SERIES
Sojourn: Toward an Enduring City
2017-07-30T11:00:00-05:00
The Holy Bible, English Standard Version copyright (c)2001 by Crossway Bibles, a division of Good News Publishers. Used by permission. All rights reserved. http://www.esv.org
When we think of spiritual warfare, many of us might assume that Satan is after something dramatic: a scandalous sin, a psychological break, or a heretical conviction. But masquerading as an angel of light, Satan’s tactics and aims are typically more shrewd. What we may consider a mundane compromise is often the stuff of violent assault.

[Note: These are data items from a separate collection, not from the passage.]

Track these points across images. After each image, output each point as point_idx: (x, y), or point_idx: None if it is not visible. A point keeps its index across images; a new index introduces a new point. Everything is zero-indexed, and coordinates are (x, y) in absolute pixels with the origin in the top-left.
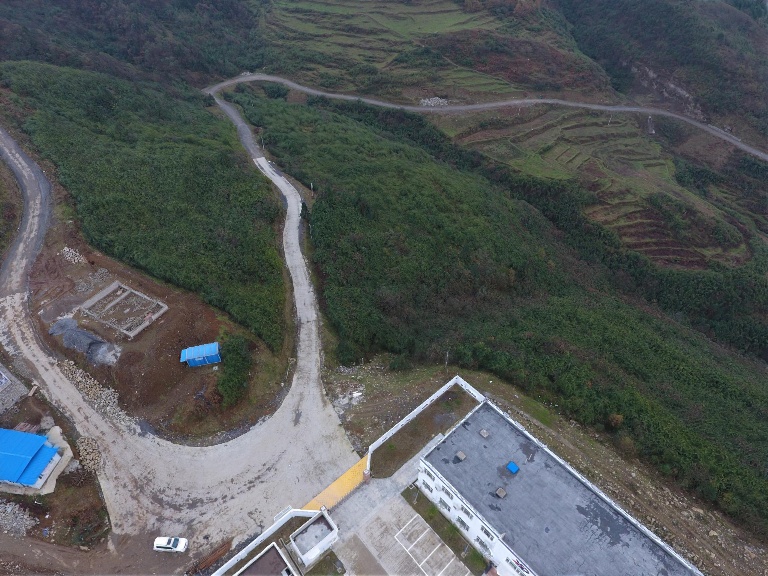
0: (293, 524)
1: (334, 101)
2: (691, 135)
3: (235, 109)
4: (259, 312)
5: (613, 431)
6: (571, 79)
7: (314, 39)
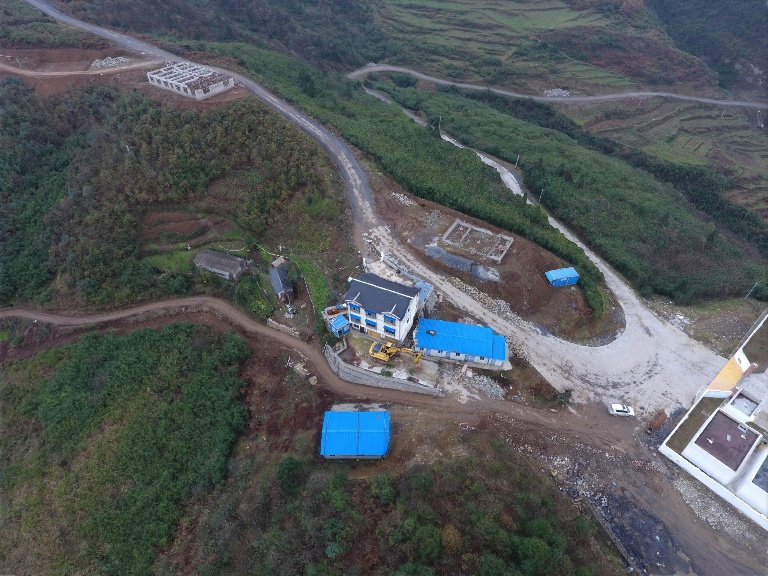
0: (705, 402)
1: (465, 90)
2: None
3: (382, 95)
4: None
5: None
6: (683, 74)
7: (432, 33)
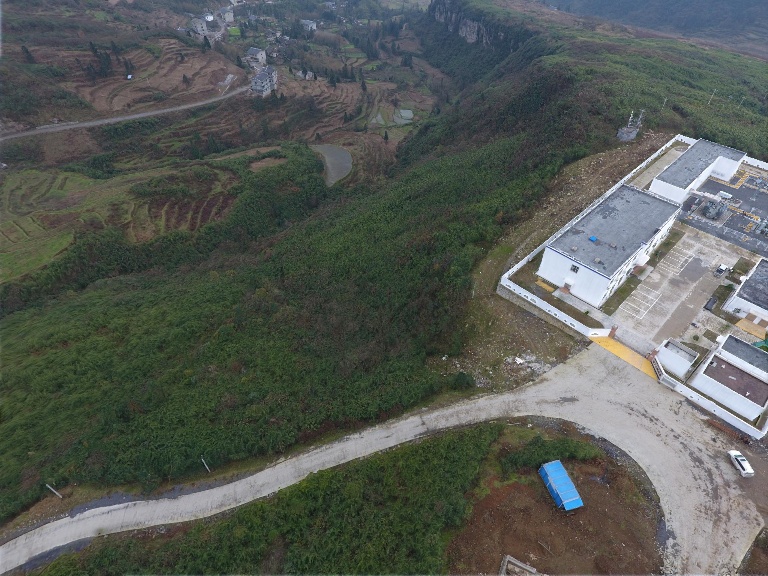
0: None
1: None
2: (39, 144)
3: None
4: None
5: (502, 224)
6: None
7: None
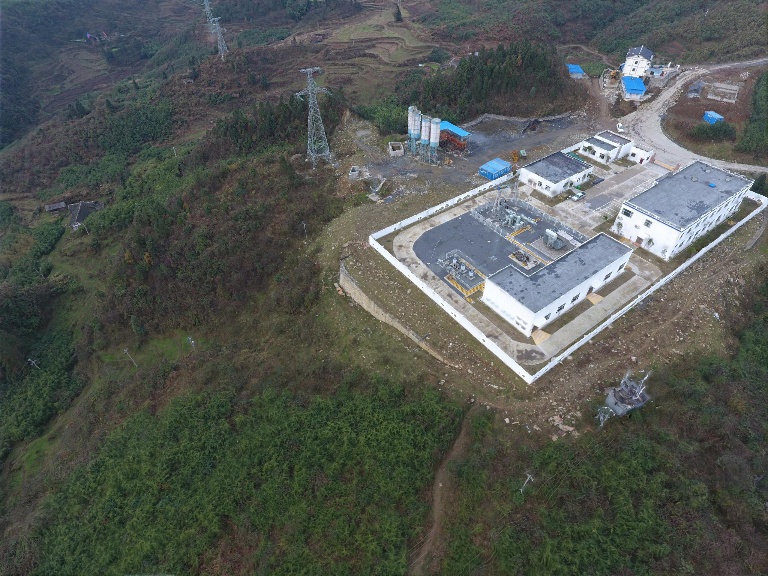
0: None
1: None
2: None
3: None
4: (760, 138)
5: None
6: None
7: None
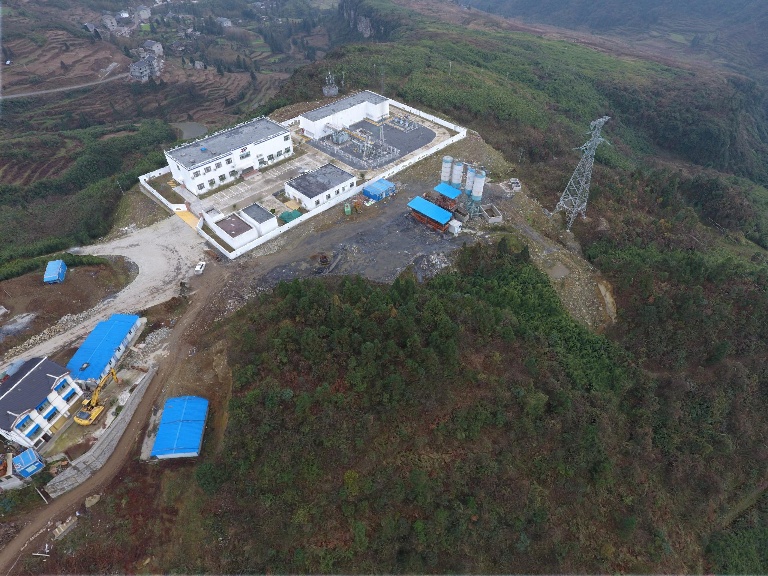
0: None
1: None
2: None
3: None
4: None
5: None
6: None
7: None
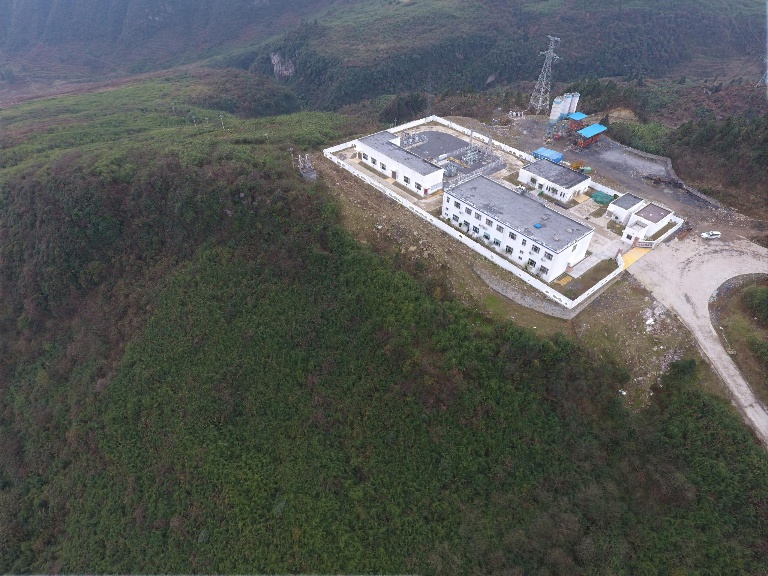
0: None
1: None
2: None
3: None
4: None
5: None
6: None
7: None
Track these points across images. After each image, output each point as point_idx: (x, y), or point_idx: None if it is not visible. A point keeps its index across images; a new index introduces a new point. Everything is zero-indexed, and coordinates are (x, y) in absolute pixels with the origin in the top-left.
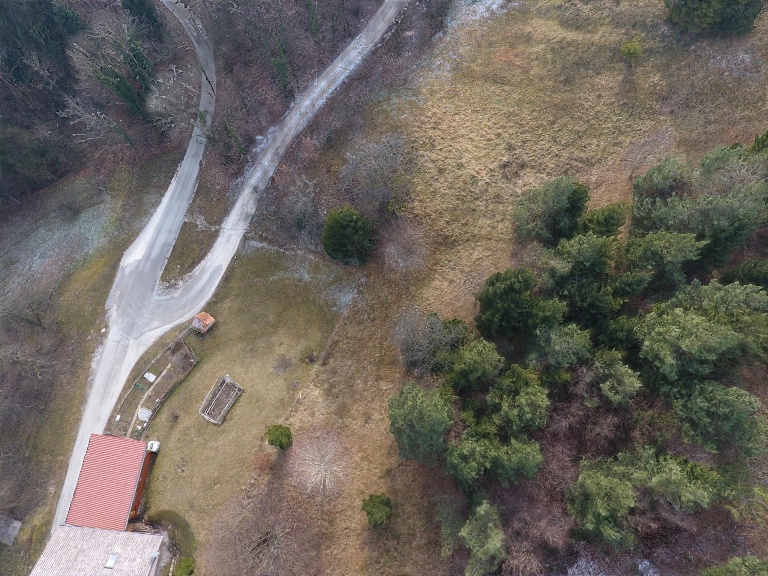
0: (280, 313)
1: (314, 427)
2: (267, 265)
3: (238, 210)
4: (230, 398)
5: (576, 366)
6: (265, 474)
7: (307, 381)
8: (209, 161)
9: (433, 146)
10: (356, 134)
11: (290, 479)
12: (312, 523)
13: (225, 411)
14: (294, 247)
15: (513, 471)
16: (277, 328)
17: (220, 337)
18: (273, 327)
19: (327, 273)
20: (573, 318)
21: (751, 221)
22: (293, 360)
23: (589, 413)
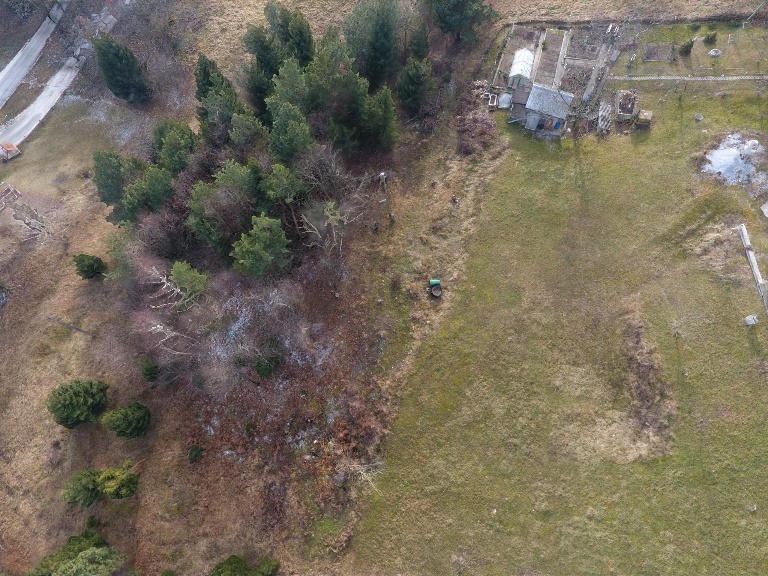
0: (72, 144)
1: (67, 218)
2: (76, 112)
3: (64, 71)
4: (8, 200)
5: (219, 122)
6: (14, 248)
7: (76, 190)
8: (54, 37)
9: (222, 12)
10: (164, 5)
11: (33, 252)
12: (41, 282)
13: (1, 209)
14: (100, 97)
15: (152, 197)
16: (66, 154)
17: (19, 162)
18: (63, 154)
19: (121, 115)
20: (253, 107)
21: (381, 17)
22: (70, 176)
23: None
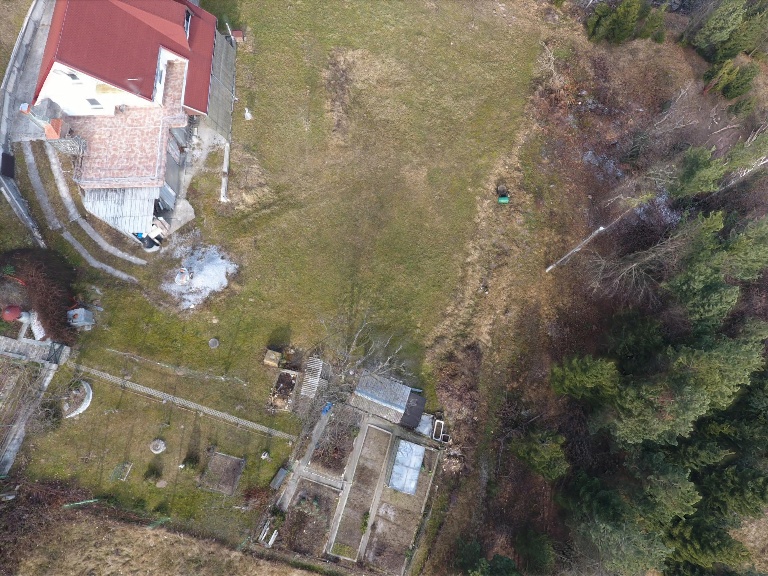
0: None
1: None
2: None
3: None
4: None
5: None
6: None
7: None
8: None
9: None
10: None
11: None
12: None
13: None
14: None
15: None
16: None
17: None
18: None
19: None
20: None
21: None
22: None
23: (761, 316)
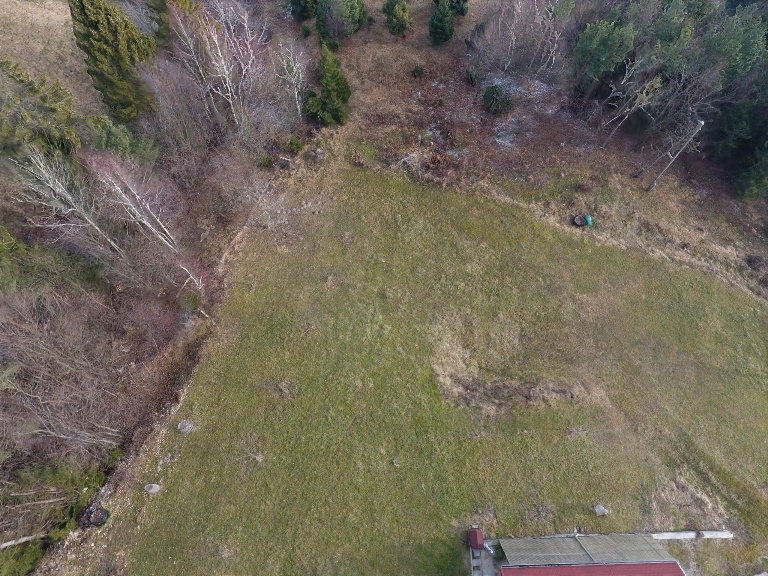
0: None
1: None
2: None
3: None
4: None
5: None
6: None
7: None
8: None
9: None
10: None
11: None
12: None
13: None
14: None
15: None
16: None
17: None
18: None
19: None
20: None
21: None
22: None
23: None
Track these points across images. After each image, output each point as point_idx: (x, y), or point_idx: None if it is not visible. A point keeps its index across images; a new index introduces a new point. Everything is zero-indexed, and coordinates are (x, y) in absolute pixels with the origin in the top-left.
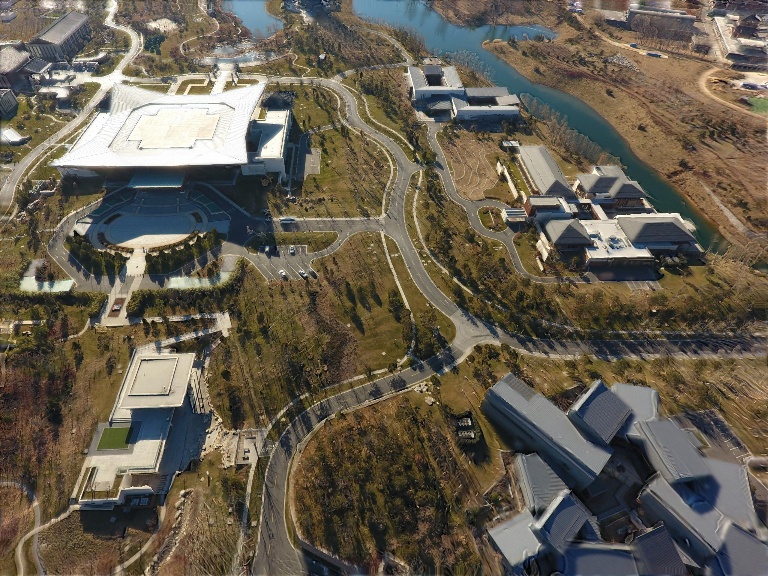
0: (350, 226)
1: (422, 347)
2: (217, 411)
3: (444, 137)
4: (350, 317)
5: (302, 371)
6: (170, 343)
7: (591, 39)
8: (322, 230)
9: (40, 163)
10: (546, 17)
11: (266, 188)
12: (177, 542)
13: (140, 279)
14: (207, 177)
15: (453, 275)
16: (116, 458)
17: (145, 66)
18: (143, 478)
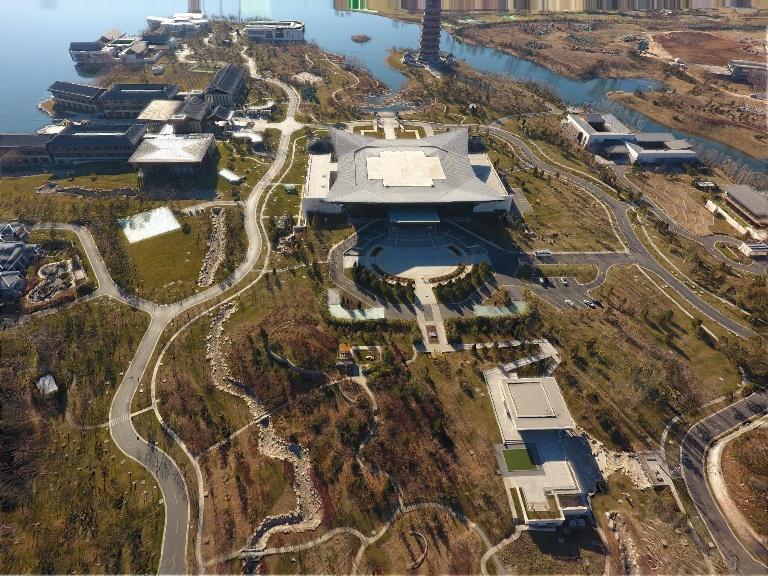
0: (603, 259)
1: (760, 373)
2: (591, 434)
3: (634, 178)
4: (666, 344)
5: (659, 395)
6: (512, 368)
7: (709, 91)
8: (579, 263)
9: (267, 201)
10: (652, 71)
11: (504, 224)
12: (635, 564)
13: (437, 308)
14: (446, 213)
15: (741, 305)
16: (534, 479)
17: (313, 114)
18: (562, 499)
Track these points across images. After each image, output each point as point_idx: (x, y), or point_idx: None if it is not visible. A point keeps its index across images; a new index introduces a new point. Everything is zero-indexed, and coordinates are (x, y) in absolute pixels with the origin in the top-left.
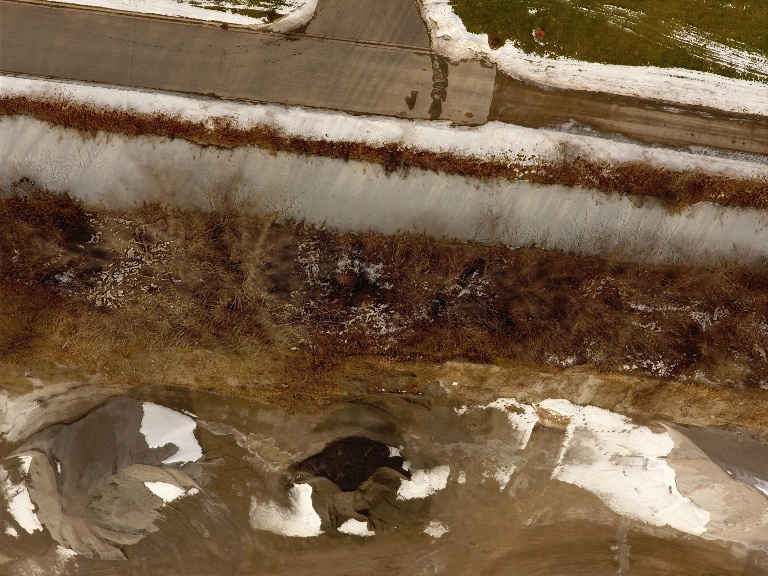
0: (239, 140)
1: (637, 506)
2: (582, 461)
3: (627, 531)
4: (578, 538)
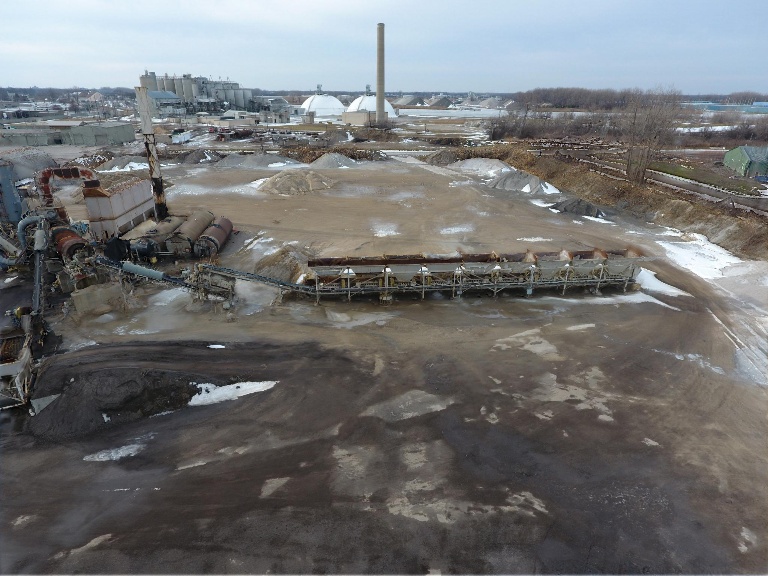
0: (681, 195)
1: (683, 260)
2: (679, 246)
3: (661, 259)
4: (631, 247)
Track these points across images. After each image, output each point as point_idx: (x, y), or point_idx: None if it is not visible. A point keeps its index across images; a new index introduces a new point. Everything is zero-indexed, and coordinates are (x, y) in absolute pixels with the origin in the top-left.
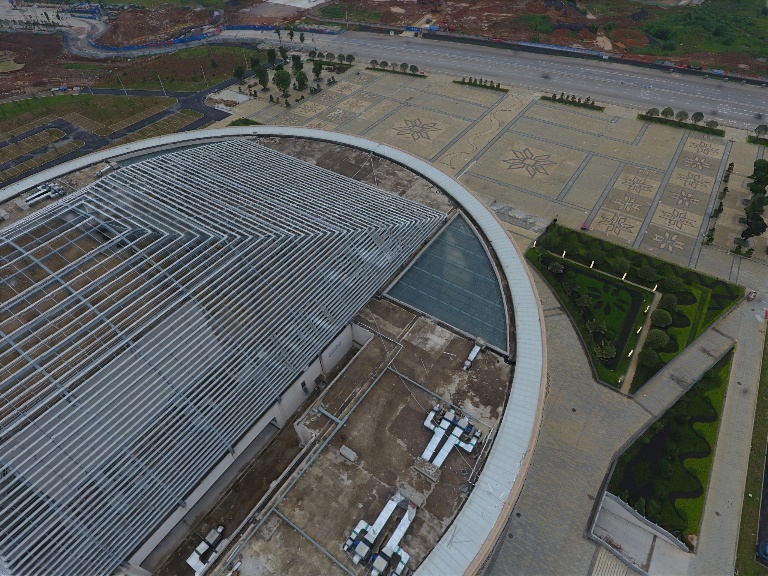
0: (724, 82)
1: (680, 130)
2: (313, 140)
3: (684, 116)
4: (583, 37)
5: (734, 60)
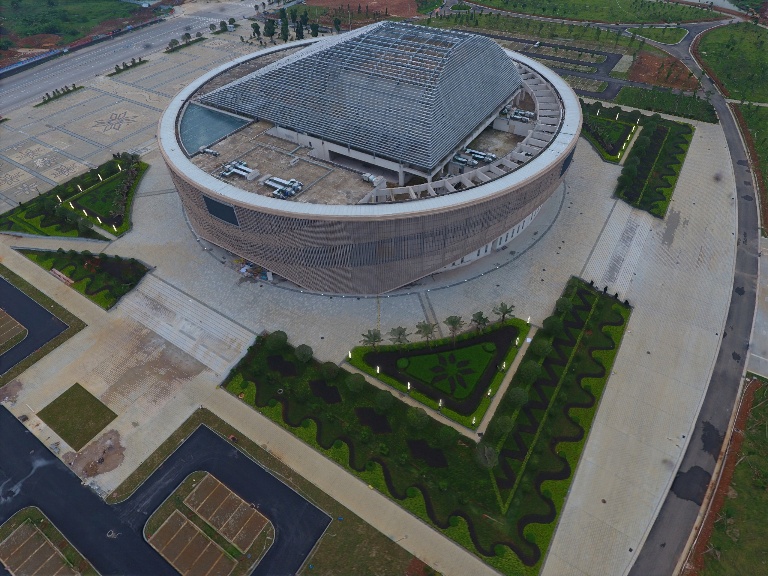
0: (142, 29)
1: (192, 46)
2: (208, 82)
3: (186, 37)
4: (10, 55)
5: (115, 23)
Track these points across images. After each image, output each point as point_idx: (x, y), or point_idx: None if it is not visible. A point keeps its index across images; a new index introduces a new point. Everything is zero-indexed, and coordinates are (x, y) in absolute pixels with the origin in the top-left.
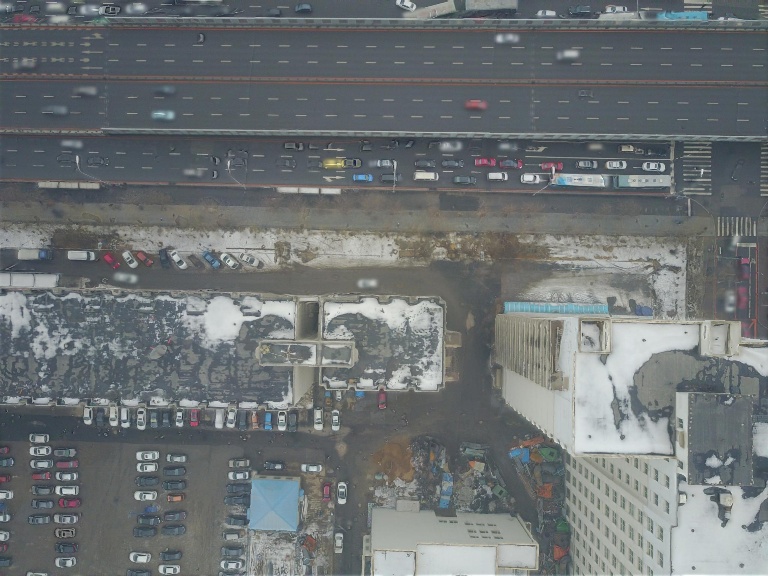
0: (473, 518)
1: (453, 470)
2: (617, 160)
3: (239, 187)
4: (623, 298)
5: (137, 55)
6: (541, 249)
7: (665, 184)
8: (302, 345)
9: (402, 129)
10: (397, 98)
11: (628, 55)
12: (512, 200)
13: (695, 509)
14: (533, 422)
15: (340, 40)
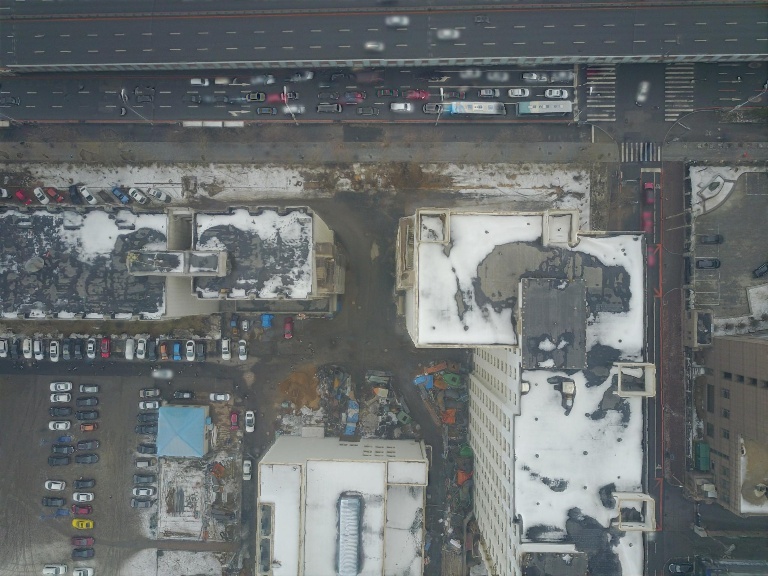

Consider the ways that Satan attacked Jesus with temptation in the wilderness. The first two means of temptation related to Jesus proving His deity and power. Satan said, “If you are the Son of God, command these stones to become loaves of bread,” and from the top of the temple, “If you are the Son of God, throw yourself down (Matthew 4:3,6).” Satan even quoted the Bible for rationale, making his temptations seem permissible, and perhaps even good.
In his classic, Screwtape Letters, C.S. Lewis suggests that Satan and his forces can do more damage to a Christian by twisting the truth than rejecting it altogether. Speaking of Jesus, the demon says, “We thus distract men’s minds from who He is, and what He did. We first make Him solely a teacher.” In other words, Lewis perceives that Satan may do us more harm by keeping a half-true version of Jesus before us than by convincing us that Jesus was a lunatic or liar.
In his sermon this past Sunday, Paul Goebel suggested that one of Satan’s greatest means of attack comes when he convinces us of the half-truth that we are unable to solve the problem of our guilt and sin. On the one hand, this is true: we aren’t able to solve this problem. But on the other hand, this is a hell-stained lie: Jesus has solved this problem and freely extends His victory to us. As the hymn-writer put it:
When Satan tempts me to despair and tells me of the guilt within,
Upward I look to see Him there, who made an end of all my sin.
Because the sinless Savior died, my sinful soul is counted free,
For God, the just, is satisfied, to look on Him and pardon me.
In the fog of warfare, how do we defend ourselves against attacks that we miss so easily? How do we keep our eyes fixed on Jesus, the author and perfecter of our faith? Like Jesus, we must arm ourselves with the sword of the Spirit, which is the Word of God.
Oh, how I love your law! It is my meditation all the day.
Your commandment makes me wiser than my enemies, for it is ever with me (Psalm 119:97-98).
While it may seem like a simple, even permissible compromise, we must not consider God’s Word peripheral to our spiritual security. It is the sword God has given us to battle against the schemes of Satan, and with it we, like Jesus, are wiser than our great Enemy.